Look through the records below, and whenever a line contains "selon", copy it.

---------- PROVIDED DATA ----------

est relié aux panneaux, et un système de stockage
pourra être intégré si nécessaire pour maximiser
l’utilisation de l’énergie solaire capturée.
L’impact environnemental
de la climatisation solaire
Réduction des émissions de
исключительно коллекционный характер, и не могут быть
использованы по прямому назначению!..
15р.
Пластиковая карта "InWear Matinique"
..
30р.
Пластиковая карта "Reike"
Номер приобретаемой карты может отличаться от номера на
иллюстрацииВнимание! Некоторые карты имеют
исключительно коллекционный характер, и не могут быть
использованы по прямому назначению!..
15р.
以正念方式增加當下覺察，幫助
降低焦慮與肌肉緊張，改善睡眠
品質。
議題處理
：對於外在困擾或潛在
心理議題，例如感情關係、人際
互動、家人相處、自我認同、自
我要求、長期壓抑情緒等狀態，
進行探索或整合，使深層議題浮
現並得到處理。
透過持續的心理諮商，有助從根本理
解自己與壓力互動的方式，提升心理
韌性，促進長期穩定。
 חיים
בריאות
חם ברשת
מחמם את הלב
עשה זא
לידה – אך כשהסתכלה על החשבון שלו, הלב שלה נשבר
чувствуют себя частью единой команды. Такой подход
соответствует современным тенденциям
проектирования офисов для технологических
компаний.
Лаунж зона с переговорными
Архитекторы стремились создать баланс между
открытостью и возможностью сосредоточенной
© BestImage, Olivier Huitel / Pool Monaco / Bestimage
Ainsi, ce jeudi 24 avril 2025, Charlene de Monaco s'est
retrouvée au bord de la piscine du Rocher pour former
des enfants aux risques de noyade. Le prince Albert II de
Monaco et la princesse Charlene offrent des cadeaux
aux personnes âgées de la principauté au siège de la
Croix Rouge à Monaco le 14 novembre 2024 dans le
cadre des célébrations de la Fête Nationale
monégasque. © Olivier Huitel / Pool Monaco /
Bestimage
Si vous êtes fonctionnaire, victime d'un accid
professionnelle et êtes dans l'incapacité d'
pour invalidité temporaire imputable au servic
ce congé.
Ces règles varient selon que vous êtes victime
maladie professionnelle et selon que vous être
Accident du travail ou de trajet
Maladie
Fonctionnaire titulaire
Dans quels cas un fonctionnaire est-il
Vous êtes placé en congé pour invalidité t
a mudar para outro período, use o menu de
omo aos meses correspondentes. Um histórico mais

----------

__SOLUTION FOR THIS EXERCISE__
Ces règles varient selon que vous êtes victime
maladie professionnelle et selon que vous être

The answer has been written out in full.